Within the listing below, show every line that contains the word "Definitions".

——

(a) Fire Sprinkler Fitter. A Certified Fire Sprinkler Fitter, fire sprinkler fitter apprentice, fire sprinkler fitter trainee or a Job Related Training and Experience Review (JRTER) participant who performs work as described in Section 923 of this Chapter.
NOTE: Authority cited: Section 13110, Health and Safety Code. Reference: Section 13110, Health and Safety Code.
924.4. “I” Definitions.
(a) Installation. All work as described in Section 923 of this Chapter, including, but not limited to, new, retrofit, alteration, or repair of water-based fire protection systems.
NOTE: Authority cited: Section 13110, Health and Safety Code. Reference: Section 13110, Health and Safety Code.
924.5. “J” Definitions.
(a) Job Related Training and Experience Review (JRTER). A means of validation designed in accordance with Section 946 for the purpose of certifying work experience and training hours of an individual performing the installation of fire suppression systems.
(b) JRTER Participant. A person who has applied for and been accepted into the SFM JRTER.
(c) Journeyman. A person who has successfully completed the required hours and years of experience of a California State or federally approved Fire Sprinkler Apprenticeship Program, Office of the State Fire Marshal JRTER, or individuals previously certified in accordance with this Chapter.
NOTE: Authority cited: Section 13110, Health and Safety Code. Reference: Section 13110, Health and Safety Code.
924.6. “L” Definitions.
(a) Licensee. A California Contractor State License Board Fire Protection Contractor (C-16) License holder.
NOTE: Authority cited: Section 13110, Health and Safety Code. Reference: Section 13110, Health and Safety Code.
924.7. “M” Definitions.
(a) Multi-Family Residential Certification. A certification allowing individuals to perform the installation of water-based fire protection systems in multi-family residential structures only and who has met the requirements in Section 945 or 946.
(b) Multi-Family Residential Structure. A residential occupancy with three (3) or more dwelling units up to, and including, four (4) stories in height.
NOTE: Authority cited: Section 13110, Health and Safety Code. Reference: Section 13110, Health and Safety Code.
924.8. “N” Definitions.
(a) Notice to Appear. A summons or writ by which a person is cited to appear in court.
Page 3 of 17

——

▶ Response for this exercise:
924.4. “I” Definitions.
924.5. “J” Definitions.
924.6. “L” Definitions.
924.7. “M” Definitions.
924.8. “N” Definitions.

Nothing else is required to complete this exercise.